• **WORK TO BE COMPLETED**: Could you pull the text out of this listing and copy every line word for word, leaving the pictures out?

>>

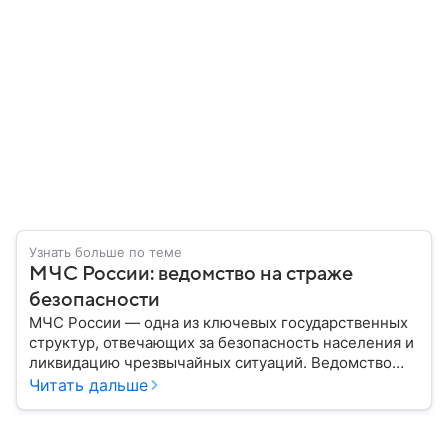
Узнать больше по теме
МЧС России: ведомство на страже
безопасности
МЧС России — одна из ключевых государственных
структур, отвечающих за безопасность населения и
ликвидацию чрезвычайных ситуаций. Ведомство
играет важную роль в защите граждан от
Читать дальше
природных катастроф, техногенных аварий и других
угроз. В этом материале разбираем, что
представляет собой МЧС, как оно устроено, какие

<<

• **SOLUTION**:
Узнать больше по теме
МЧС России: ведомство на страже
безопасности
МЧС России — одна из ключевых государственных
структур, отвечающих за безопасность населения и
ликвидацию чрезвычайных ситуаций. Ведомство
играет важную роль в защите граждан от
Читать дальше
природных катастроф, техногенных аварий и других
угроз. В этом материале разбираем, что
представляет собой МЧС, как оно устроено, какие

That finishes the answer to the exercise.